» **WHAT THIS TASK INVOLVES**
In the entries that follow, how many lines contain "reserves"? Please reply with only the number.

§

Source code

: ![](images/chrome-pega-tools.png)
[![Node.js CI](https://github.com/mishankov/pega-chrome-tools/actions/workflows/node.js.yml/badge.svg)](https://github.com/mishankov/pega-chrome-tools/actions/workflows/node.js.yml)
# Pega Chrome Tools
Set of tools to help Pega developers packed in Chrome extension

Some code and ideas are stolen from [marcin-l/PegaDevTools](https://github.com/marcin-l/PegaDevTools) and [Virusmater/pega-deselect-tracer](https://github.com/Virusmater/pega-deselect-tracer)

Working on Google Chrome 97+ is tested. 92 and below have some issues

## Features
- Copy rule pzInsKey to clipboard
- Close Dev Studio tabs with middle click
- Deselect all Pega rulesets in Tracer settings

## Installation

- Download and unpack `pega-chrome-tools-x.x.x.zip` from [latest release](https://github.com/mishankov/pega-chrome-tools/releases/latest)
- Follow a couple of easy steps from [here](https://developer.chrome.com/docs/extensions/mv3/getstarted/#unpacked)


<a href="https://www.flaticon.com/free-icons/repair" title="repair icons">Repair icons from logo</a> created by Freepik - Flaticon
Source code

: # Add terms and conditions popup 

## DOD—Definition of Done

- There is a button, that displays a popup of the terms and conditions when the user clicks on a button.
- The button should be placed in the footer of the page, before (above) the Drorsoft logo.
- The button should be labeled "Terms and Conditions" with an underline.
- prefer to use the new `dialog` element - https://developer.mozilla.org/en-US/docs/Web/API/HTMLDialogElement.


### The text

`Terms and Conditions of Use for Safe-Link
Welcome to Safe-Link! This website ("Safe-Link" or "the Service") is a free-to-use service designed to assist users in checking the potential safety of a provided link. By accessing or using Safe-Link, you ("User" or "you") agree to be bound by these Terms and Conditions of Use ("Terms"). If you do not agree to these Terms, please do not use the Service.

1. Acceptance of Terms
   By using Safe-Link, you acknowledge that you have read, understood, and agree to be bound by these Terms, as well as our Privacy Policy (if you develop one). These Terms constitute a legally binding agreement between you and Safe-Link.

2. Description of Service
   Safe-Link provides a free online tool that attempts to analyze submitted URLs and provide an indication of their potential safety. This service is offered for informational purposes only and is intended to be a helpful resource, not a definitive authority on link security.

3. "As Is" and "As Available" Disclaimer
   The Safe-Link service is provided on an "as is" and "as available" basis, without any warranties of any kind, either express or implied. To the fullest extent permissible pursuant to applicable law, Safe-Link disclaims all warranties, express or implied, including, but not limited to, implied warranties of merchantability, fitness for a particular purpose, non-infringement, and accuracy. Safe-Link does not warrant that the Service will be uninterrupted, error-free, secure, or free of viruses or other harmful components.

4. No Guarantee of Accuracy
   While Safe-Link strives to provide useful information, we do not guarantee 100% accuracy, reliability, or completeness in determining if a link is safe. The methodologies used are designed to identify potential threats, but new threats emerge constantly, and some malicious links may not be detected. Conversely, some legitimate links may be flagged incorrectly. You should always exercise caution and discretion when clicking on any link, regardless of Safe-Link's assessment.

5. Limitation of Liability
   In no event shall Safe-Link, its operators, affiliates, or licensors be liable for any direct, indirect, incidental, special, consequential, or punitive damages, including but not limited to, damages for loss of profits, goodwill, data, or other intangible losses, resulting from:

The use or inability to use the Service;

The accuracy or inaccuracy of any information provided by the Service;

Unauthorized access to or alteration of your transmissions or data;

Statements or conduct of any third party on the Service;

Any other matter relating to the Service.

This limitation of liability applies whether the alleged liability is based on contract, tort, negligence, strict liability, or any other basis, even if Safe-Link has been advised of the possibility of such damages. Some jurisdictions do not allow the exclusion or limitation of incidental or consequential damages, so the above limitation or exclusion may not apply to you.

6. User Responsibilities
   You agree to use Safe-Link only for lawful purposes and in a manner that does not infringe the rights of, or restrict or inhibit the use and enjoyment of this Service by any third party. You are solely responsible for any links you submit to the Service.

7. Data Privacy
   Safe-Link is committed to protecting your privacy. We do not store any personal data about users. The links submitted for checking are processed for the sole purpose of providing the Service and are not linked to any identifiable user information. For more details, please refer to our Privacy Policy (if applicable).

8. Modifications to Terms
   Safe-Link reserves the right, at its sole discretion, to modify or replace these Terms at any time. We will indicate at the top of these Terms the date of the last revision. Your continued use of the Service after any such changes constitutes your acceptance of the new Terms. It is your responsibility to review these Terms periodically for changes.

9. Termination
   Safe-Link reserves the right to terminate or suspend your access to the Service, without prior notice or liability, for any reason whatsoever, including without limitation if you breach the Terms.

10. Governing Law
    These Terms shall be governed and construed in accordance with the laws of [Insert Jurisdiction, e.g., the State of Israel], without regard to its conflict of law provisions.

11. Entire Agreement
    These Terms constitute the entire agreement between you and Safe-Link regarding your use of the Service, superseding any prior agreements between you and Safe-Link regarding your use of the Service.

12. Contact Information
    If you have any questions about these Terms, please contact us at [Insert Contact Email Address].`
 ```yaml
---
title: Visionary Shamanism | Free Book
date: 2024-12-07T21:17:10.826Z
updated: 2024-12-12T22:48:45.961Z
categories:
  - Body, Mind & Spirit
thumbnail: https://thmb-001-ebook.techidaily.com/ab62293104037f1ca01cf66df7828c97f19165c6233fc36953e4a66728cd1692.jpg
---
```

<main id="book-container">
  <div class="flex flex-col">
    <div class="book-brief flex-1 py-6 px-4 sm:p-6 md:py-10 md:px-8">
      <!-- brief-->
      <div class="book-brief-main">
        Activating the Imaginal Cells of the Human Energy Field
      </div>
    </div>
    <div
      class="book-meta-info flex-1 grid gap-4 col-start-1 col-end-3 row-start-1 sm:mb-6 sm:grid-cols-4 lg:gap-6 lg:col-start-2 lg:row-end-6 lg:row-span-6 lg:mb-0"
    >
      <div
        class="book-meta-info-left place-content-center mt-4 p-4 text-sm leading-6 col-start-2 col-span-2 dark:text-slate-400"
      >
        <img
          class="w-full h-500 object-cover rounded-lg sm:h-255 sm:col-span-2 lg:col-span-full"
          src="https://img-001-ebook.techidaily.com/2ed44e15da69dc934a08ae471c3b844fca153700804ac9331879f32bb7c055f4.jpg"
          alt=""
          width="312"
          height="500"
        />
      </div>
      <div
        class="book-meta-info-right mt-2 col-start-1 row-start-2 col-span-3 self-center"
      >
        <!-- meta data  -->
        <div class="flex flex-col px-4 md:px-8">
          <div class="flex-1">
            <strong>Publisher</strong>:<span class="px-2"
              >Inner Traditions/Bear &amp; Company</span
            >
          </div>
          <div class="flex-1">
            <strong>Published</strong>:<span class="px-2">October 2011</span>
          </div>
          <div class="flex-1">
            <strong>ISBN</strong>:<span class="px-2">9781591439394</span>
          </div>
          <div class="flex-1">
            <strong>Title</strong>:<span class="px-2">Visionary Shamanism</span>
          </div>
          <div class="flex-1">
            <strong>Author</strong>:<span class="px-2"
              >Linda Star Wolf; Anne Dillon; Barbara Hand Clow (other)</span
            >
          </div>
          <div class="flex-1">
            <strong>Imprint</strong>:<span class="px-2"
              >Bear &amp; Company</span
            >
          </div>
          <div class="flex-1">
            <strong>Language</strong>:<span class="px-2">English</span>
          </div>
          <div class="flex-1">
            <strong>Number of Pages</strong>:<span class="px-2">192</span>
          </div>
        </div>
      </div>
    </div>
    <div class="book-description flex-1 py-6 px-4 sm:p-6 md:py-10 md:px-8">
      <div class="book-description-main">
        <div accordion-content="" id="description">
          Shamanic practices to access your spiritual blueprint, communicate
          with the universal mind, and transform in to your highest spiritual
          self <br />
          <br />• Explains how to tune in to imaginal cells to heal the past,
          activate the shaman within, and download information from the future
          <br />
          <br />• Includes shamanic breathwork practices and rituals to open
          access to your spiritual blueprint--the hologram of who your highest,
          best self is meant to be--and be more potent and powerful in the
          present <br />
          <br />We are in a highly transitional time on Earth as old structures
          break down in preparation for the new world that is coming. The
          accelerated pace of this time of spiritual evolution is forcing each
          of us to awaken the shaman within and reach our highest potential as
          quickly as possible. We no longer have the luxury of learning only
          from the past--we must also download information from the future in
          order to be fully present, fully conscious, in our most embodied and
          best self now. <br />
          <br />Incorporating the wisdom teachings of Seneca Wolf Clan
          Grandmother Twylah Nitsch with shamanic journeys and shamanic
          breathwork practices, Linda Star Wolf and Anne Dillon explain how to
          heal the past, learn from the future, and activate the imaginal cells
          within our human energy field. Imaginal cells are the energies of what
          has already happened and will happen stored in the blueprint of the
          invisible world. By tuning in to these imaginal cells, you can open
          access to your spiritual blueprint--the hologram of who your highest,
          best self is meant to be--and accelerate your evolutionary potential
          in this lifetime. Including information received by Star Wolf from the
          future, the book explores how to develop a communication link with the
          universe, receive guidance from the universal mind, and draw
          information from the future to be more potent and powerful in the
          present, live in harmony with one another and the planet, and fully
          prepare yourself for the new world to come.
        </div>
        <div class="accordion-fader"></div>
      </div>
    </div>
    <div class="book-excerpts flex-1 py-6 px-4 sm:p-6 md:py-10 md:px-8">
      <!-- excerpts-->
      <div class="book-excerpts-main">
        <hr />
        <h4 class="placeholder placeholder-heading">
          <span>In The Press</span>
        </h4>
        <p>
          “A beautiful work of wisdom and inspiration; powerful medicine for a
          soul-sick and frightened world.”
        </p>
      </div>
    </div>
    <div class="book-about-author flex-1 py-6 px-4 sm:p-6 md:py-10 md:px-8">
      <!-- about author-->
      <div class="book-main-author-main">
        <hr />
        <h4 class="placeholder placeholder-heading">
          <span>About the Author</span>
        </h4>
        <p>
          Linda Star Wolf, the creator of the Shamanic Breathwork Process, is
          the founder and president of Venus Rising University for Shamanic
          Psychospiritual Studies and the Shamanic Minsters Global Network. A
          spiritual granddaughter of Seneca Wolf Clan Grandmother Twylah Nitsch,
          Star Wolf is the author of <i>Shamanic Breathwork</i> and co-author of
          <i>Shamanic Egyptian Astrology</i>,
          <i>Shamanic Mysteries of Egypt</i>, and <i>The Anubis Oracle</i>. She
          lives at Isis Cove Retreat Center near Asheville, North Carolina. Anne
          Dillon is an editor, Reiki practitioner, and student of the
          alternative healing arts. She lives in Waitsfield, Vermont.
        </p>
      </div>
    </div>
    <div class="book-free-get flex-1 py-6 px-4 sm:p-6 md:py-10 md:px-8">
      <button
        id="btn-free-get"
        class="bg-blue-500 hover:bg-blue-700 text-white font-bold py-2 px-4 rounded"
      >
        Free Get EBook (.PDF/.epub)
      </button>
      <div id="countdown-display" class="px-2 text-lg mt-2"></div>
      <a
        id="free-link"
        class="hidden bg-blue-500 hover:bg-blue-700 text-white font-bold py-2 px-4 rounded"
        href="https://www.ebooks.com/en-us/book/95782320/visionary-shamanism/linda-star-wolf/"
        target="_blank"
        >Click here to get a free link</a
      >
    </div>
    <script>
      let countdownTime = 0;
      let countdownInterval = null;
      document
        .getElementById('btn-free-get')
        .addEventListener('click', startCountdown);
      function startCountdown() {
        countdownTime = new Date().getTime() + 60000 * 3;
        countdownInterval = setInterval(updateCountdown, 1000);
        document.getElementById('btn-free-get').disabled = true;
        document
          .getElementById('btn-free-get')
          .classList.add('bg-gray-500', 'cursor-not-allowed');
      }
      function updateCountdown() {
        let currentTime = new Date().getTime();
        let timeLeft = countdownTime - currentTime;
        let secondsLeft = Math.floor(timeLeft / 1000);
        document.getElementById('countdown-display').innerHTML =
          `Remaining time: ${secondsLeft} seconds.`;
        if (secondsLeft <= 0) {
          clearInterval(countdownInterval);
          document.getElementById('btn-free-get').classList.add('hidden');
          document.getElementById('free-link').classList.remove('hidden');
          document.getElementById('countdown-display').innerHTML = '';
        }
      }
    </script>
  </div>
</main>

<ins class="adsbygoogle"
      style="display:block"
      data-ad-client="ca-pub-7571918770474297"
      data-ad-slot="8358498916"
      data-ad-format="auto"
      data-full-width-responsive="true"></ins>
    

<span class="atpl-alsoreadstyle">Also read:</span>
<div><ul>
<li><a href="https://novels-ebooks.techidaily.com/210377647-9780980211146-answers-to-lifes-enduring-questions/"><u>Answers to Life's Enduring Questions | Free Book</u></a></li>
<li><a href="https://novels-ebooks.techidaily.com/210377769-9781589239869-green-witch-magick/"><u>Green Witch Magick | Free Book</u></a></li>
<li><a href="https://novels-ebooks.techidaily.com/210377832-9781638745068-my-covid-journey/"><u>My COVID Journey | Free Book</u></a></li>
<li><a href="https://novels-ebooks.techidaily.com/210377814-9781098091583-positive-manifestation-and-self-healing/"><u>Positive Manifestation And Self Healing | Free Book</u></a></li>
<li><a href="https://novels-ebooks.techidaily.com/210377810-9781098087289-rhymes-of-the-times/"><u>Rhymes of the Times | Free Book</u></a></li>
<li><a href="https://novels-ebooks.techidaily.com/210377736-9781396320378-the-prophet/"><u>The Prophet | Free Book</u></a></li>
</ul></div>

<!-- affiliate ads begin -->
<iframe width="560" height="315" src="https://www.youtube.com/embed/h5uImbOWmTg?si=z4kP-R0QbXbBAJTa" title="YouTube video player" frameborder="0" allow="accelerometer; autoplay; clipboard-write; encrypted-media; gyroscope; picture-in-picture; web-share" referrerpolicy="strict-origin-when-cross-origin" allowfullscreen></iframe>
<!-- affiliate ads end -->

§

» **ANSWER SPACE**
2